Yılanın başını ezeceksin, ahtapotun kafasını koparacaksın ki kuyruklar ve kollar zaten işlevsiz kalır; ama aksi durumda o baş kısa sürede yeni kuyruklar ve kollar oluşturacaktır.
Bugün ümmetin kalbine saplanmış paslı bir hançer, ciğerlerine işlemiş bir kanser hücresi, gönüllere sürekli fitne eken bir dessas olduğundan şüphe edilmeyen İsrail gibi asıl, işlevsel ve yönetsel bir düşman dururken tali, aletsel ve yönetilen bir konumda olan lokal hasımlarla uğraşmak güç kırılması, safların ayrıştırılması değil de nedir?
Kavanoza büyük taşları yerleştiren adam, kalan boşluklara sırasıyla çakıl taşlarını, kumu ve suyu da yerleştirebilmiştir; ama aynı kavanoza tersten bir yerleştirme çabası asla sağlıklı sonuç vermeyecektir.

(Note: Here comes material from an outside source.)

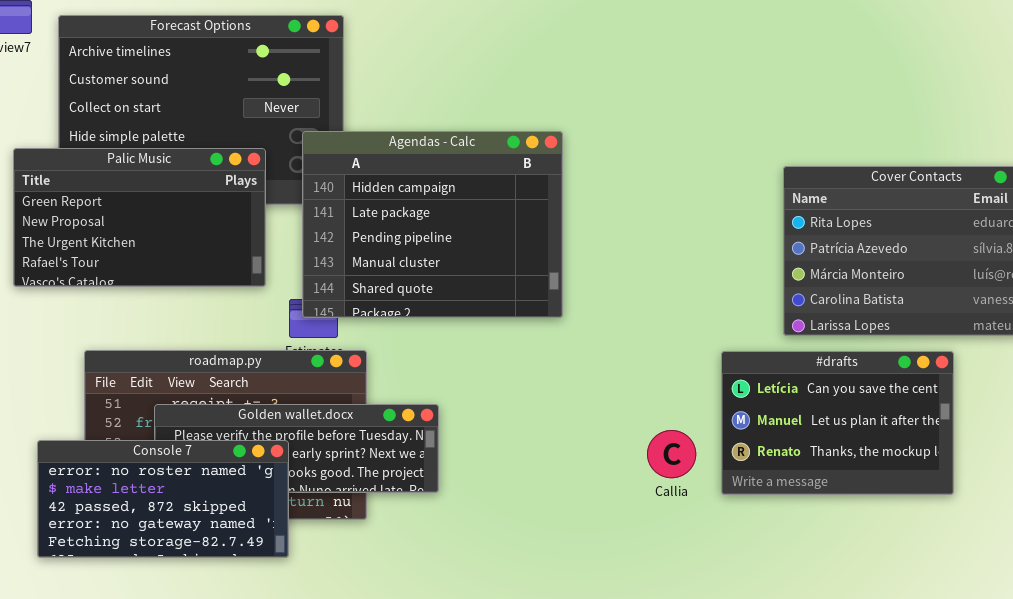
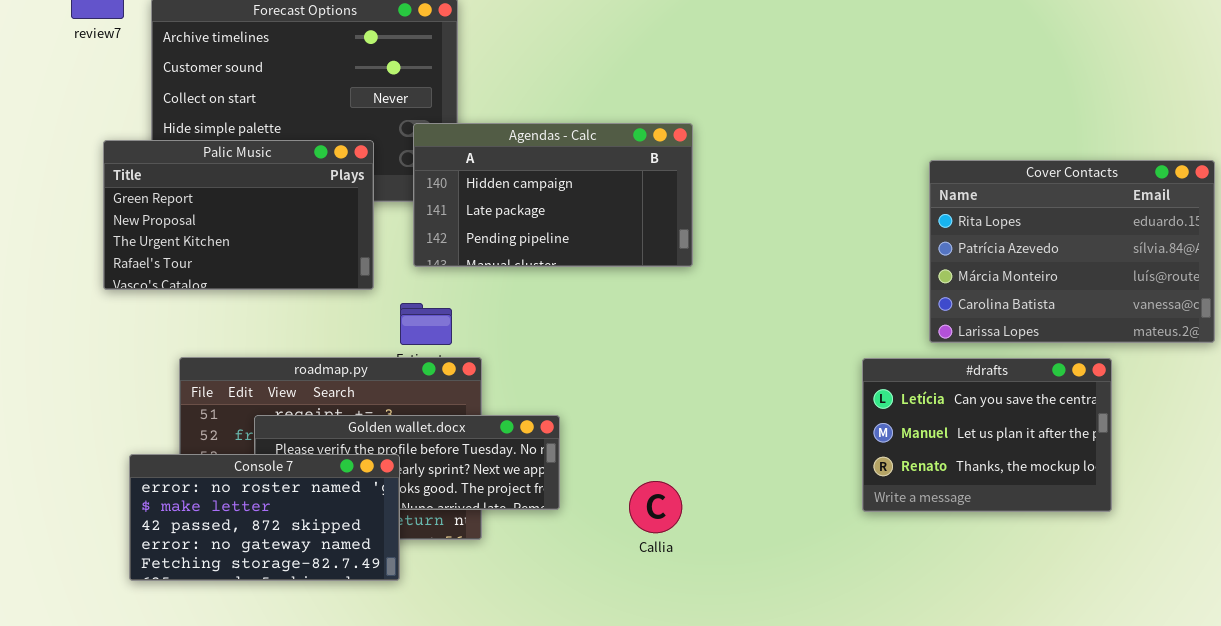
Agendas - Calc: [302,131,563,318] -> [413,123,693,267], resized
Callia: [647,430,696,478] -> [629,481,682,533], moved

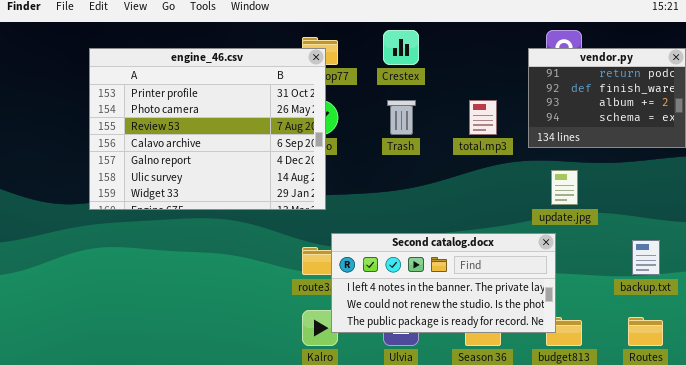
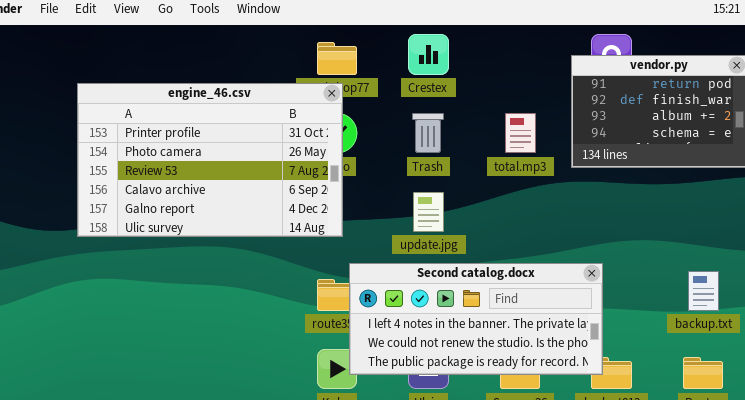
engine_46.csv: [89,48,326,210] -> [77,83,343,237], resized
update.jpg: [551,170,578,205] -> [413,192,444,232], moved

İlahi fermanla ‘etrafı mübarek kılınan bir belde’, Peygamberi pratikle ‘ilk kıble nasibi bir cihet’, jeopolitik bir konumla ‘Ortadoğu’nun kalbi bir mekân’, siyasi bir yaklaşımla ‘üç büyük dinin kutsalı bir şehir’ olan Kudüs/Mescid-i Aksa işgal altındayken, dünyaya fitne pompalayanların potinleri altında inlerken, ‘Irak, Suriye, Mısır, Kürdistan’da var olan işgal ve kıyımların bire bir arkasında duran israilsin kibirli gölgesi Filistin’de dururken ‘Niçin Filistin, niçin Mescid-i Aksa?’ dediğimiz anlaşılmadı mı?